I am strong, and I am resilient, and it is huge what I’ve achieved. But I’m also so tired. I found myself waking up the other morning and wishing so much that there was someone else there to make me a cup of tea that it physically hurt.
The irony is I’m not even wishing for something that I once had; in my last relationship I made the vast majority of the hot drinks.
I’m just really pining for someone to carry the burden, even just for a couple of minutes.
Back in January and in full on survival mode, I could only think as far ahead as completing on the purchase of the flat, getting in and getting started on the work that needed doing to it. Past that I couldn’t visualise what my life would be.
Now I’m at ‘past that’ and we’re under local restrictions in the North West, meaning I can’t plan in visits from friends and family each weekend and I can’t really start to rebuild my life properly. Unfortunately, that’s very much what I need right now.
Today I am tired of being strong. I am tired of being brave. I am tired of being hopeful and optimistic about the future. I am tired of still having to ‘give it time’ to heal the wounds of my break up.
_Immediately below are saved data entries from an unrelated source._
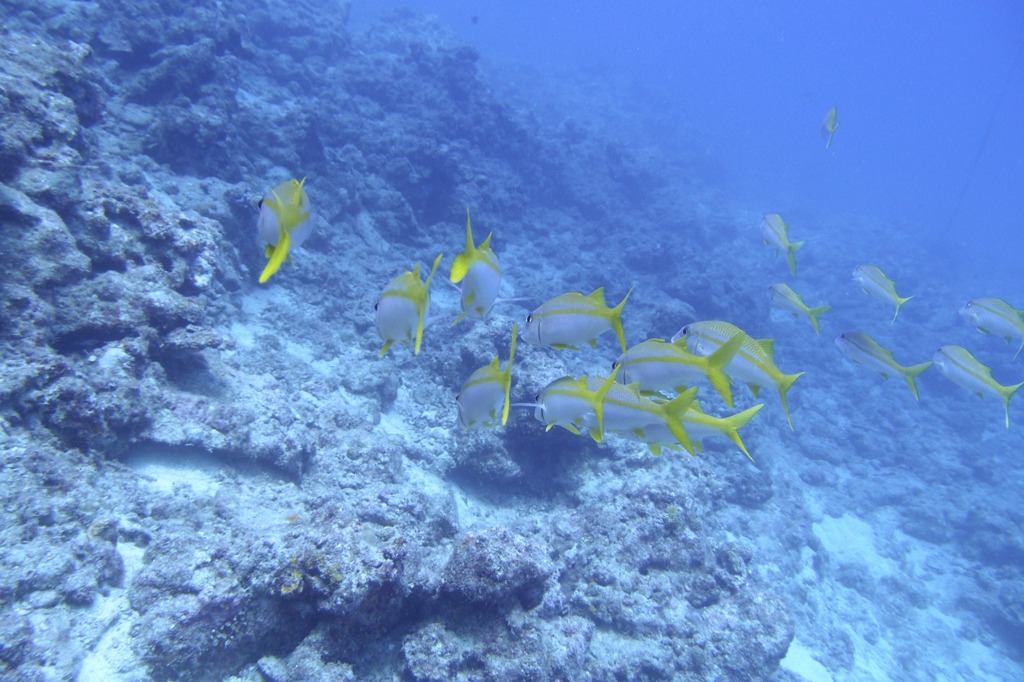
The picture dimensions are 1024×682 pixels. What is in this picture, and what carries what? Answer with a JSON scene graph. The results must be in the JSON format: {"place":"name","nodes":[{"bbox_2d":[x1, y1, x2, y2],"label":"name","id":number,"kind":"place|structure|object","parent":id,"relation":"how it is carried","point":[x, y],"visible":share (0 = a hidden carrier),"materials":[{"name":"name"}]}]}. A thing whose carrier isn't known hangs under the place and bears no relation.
{"place":"outdoors","nodes":[
{"label":"outdoors","id":0,"kind":"place"},
{"bbox_2d":[0,0,1023,681],"label":"seabed","id":1,"kind":"structure","parent":0,"point":[221,386]},
{"bbox_2d":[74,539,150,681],"label":"sand patch","id":2,"kind":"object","parent":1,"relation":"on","point":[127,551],"visible":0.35,"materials":[{"name":"white sand"}]},
{"bbox_2d":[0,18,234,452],"label":"rock","id":3,"kind":"object","parent":1,"relation":"on","point":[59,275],"visible":0.82,"materials":[{"name":"grey stone"}]},
{"bbox_2d":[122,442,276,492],"label":"sand patch","id":4,"kind":"object","parent":1,"relation":"on","point":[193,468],"visible":0.39,"materials":[{"name":"white sand"}]},
{"bbox_2d":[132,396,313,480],"label":"rock","id":5,"kind":"object","parent":1,"relation":"on","point":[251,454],"visible":0.86,"materials":[{"name":"grey stone"}]},
{"bbox_2d":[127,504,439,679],"label":"rock","id":6,"kind":"object","parent":1,"relation":"on","point":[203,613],"visible":0.85,"materials":[{"name":"stone"}]},
{"bbox_2d":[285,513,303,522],"label":"fish","id":7,"kind":"object","parent":1,"relation":"on","point":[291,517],"visible":0.79},
{"bbox_2d":[437,526,552,612],"label":"rock","id":8,"kind":"object","parent":1,"relation":"on","point":[522,573],"visible":0.92,"materials":[{"name":"stone"}]},
{"bbox_2d":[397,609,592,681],"label":"rock","id":9,"kind":"object","parent":1,"relation":"on","point":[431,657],"visible":0.93,"materials":[{"name":"grey stone"}]},
{"bbox_2d":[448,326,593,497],"label":"rock","id":10,"kind":"object","parent":1,"relation":"on","point":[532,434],"visible":0.64,"materials":[{"name":"grey stone"}]},
{"bbox_2d":[548,483,793,681],"label":"rock","id":11,"kind":"object","parent":1,"relation":"on","point":[776,655],"visible":0.85,"materials":[{"name":"grey stone"}]},
{"bbox_2d":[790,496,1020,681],"label":"sand patch","id":12,"kind":"object","parent":1,"relation":"on","point":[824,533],"visible":0.48,"materials":[{"name":"white sand"}]},
{"bbox_2d":[350,0,1023,284],"label":"water","id":13,"kind":"structure","parent":0,"point":[840,108],"materials":[{"name":"blue liquid"}]},
{"bbox_2d":[257,176,313,284],"label":"fish","id":14,"kind":"object","parent":13,"relation":"in","point":[279,205],"visible":0.92},
{"bbox_2d":[375,254,443,356],"label":"fish","id":15,"kind":"object","parent":13,"relation":"in","point":[409,303],"visible":0.96},
{"bbox_2d":[470,14,479,23],"label":"fish","id":16,"kind":"object","parent":13,"relation":"in","point":[475,18],"visible":0.97},
{"bbox_2d":[455,321,519,430],"label":"fish","id":17,"kind":"object","parent":13,"relation":"in","point":[487,386],"visible":0.95},
{"bbox_2d":[447,208,528,321],"label":"fish","id":18,"kind":"object","parent":13,"relation":"in","point":[469,301],"visible":0.95},
{"bbox_2d":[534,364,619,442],"label":"fish","id":19,"kind":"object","parent":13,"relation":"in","point":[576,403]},
{"bbox_2d":[521,286,633,351],"label":"fish","id":20,"kind":"object","parent":13,"relation":"in","point":[564,337],"visible":0.97},
{"bbox_2d":[528,374,699,448],"label":"fish","id":21,"kind":"object","parent":13,"relation":"in","point":[544,406],"visible":0.88},
{"bbox_2d":[616,330,749,406],"label":"fish","id":22,"kind":"object","parent":13,"relation":"in","point":[662,358],"visible":0.89},
{"bbox_2d":[618,396,766,459],"label":"fish","id":23,"kind":"object","parent":13,"relation":"in","point":[698,428],"visible":0.65},
{"bbox_2d":[676,320,802,427],"label":"fish","id":24,"kind":"object","parent":13,"relation":"in","point":[758,358],"visible":0.81},
{"bbox_2d":[759,213,804,272],"label":"fish","id":25,"kind":"object","parent":13,"relation":"in","point":[770,217],"visible":0.95},
{"bbox_2d":[766,283,831,335],"label":"fish","id":26,"kind":"object","parent":13,"relation":"in","point":[794,303],"visible":0.95},
{"bbox_2d":[820,106,838,149],"label":"fish","id":27,"kind":"object","parent":13,"relation":"in","point":[832,122],"visible":0.92},
{"bbox_2d":[833,331,929,401],"label":"fish","id":28,"kind":"object","parent":13,"relation":"in","point":[878,358],"visible":0.95},
{"bbox_2d":[851,264,916,324],"label":"fish","id":29,"kind":"object","parent":13,"relation":"in","point":[876,277],"visible":0.96},
{"bbox_2d":[932,344,1022,425],"label":"fish","id":30,"kind":"object","parent":13,"relation":"in","point":[974,372],"visible":0.96},
{"bbox_2d":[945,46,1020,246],"label":"rope","id":31,"kind":"object","parent":13,"relation":"in","point":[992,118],"visible":0.83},
{"bbox_2d":[959,297,1023,357],"label":"fish","id":32,"kind":"object","parent":13,"relation":"in","point":[992,317],"visible":0.97}
]}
With so much uncertainty floating about and with the recent news that an old colleague had died very suddenly, I have started plummeting into a very low and unhappy mood.
Oh, there was also the moths nest I found in one of my house plants. That well and truly tipped me over the edge, because I have a huge phobia of moths.
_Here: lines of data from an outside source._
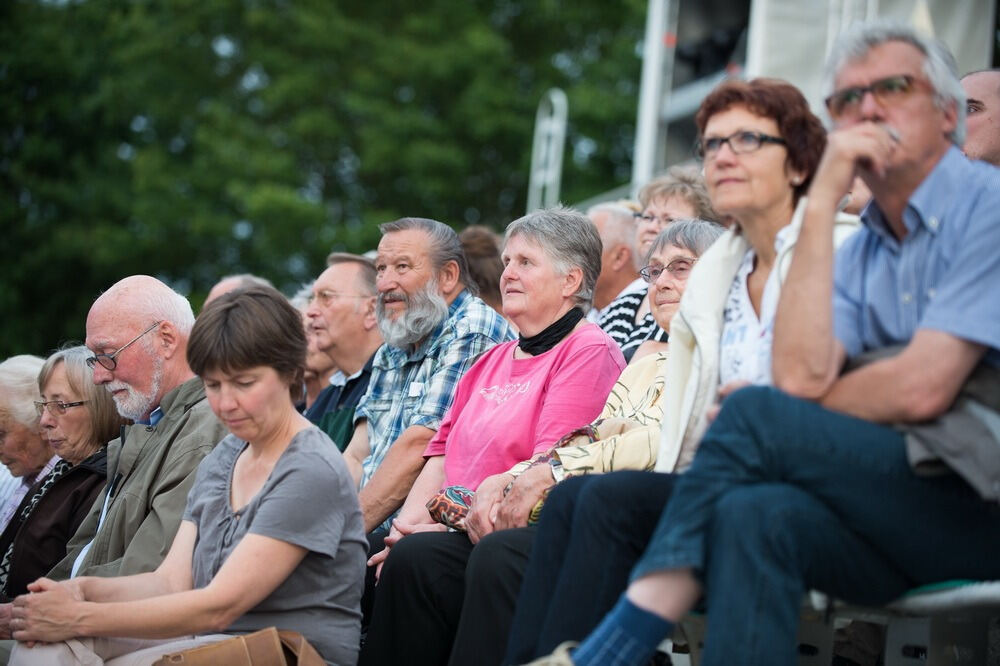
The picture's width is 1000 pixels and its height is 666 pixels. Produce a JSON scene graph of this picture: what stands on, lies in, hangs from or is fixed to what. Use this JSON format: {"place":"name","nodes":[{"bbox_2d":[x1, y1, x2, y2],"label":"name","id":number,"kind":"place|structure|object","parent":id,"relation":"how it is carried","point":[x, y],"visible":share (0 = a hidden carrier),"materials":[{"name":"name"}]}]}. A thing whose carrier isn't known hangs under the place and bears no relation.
{"place":"outdoors","nodes":[
{"label":"outdoors","id":0,"kind":"place"},
{"label":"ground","id":1,"kind":"structure","parent":0},
{"bbox_2d":[0,349,61,531],"label":"person","id":2,"kind":"object","parent":1,"relation":"on","point":[32,367],"visible":0.48},
{"bbox_2d":[0,345,122,598],"label":"woman","id":3,"kind":"object","parent":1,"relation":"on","point":[87,418],"visible":0.57},
{"bbox_2d":[35,276,231,589],"label":"man","id":4,"kind":"object","parent":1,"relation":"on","point":[171,298],"visible":0.6},
{"bbox_2d":[203,274,272,304],"label":"person","id":5,"kind":"object","parent":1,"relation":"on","point":[222,286],"visible":0.09},
{"bbox_2d":[289,283,331,408],"label":"person","id":6,"kind":"object","parent":1,"relation":"on","point":[312,356],"visible":0.16},
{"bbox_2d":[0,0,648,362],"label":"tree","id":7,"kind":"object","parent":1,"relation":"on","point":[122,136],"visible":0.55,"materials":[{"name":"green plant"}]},
{"bbox_2d":[299,252,383,458],"label":"man","id":8,"kind":"object","parent":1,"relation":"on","point":[364,280],"visible":0.45},
{"bbox_2d":[344,216,516,535],"label":"man","id":9,"kind":"object","parent":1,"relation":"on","point":[453,237],"visible":0.65},
{"bbox_2d":[407,381,424,397],"label":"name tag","id":10,"kind":"object","parent":9,"relation":"attached to","point":[415,387],"visible":0.81,"materials":[{"name":"white"}]},
{"bbox_2d":[459,226,505,313],"label":"person","id":11,"kind":"object","parent":1,"relation":"on","point":[486,265],"visible":0.27},
{"bbox_2d":[528,86,567,213],"label":"metal pole","id":12,"kind":"object","parent":1,"relation":"on","point":[533,173],"visible":0.58,"materials":[{"name":"white metal"}]},
{"bbox_2d":[586,200,644,339],"label":"man","id":13,"kind":"object","parent":1,"relation":"on","point":[607,224],"visible":0.36},
{"bbox_2d":[631,0,673,193],"label":"pole","id":14,"kind":"object","parent":1,"relation":"on","point":[650,90],"visible":0.53,"materials":[{"name":"white metal"}]},
{"bbox_2d":[593,168,719,351],"label":"woman","id":15,"kind":"object","parent":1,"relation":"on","point":[613,327],"visible":0.24},
{"bbox_2d":[631,0,997,190],"label":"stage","id":16,"kind":"object","parent":1,"relation":"on","point":[818,33],"visible":0.38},
{"bbox_2d":[673,578,999,665],"label":"bench","id":17,"kind":"object","parent":1,"relation":"on","point":[997,587],"visible":0.32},
{"bbox_2d":[1,285,370,665],"label":"woman","id":18,"kind":"object","parent":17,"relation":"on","point":[243,540],"visible":0.94},
{"bbox_2d":[157,628,327,665],"label":"handbag","id":19,"kind":"object","parent":18,"relation":"on","point":[188,655],"visible":0.99,"materials":[{"name":"leather"}]},
{"bbox_2d":[360,208,623,665],"label":"woman","id":20,"kind":"object","parent":17,"relation":"on","point":[591,247],"visible":0.77},
{"bbox_2d":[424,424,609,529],"label":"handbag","id":21,"kind":"object","parent":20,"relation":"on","point":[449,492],"visible":0.27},
{"bbox_2d":[517,307,583,354],"label":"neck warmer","id":22,"kind":"object","parent":20,"relation":"on","point":[566,327],"visible":0.76,"materials":[{"name":"black fabric"}]},
{"bbox_2d":[445,208,724,665],"label":"woman","id":23,"kind":"object","parent":17,"relation":"on","point":[707,235],"visible":0.4},
{"bbox_2d":[475,72,853,665],"label":"woman","id":24,"kind":"object","parent":17,"relation":"on","point":[764,125],"visible":0.52},
{"bbox_2d":[529,14,999,665],"label":"man","id":25,"kind":"object","parent":17,"relation":"on","point":[938,298],"visible":0.94},
{"bbox_2d":[960,69,999,165],"label":"man","id":26,"kind":"object","parent":1,"relation":"on","point":[983,138],"visible":0.47}
]}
Feeling scared about experiencing this depression alone, I’ve been trying to fix it and stop it. Now, I’m slowly starting to let go and accept that this is just how I feel at the moment, and it’s okay.
It feels like I’m still in survival mode. I’m trying my best to focus on eating properly, drinking enough water, getting enough sleep, and I’m going to the gym as much as my body will physically allow me to.
I sense that my strength and resilience reserves are starting to dwindle and I keep asking myself what comes next? Who knows, more waiting probably.
One of the things I am grateful for is the decision I made in the past to really gut the flat the second I moved in. Moth invasion aside, this place feels incredibly homely now and I do not think I could cope mentally if it still looked (and smelled) anything like it did the day I first moved in.
The only thing I can control right now is how I respond to all of these external factors, circumstances and events. I’m trying to choose acceptance. I’m sad; that’s okay. I’m scared; that’s okay. I’m hoping I’ll be able to have my family and my friends over to visit again soon; that’s okay. I’m struggling to adjust to living alone more than I expected; that’s okay. I’m impatient for the life I want to create for myself; that’s okay.
Whatever it is, it is okay and it will pass.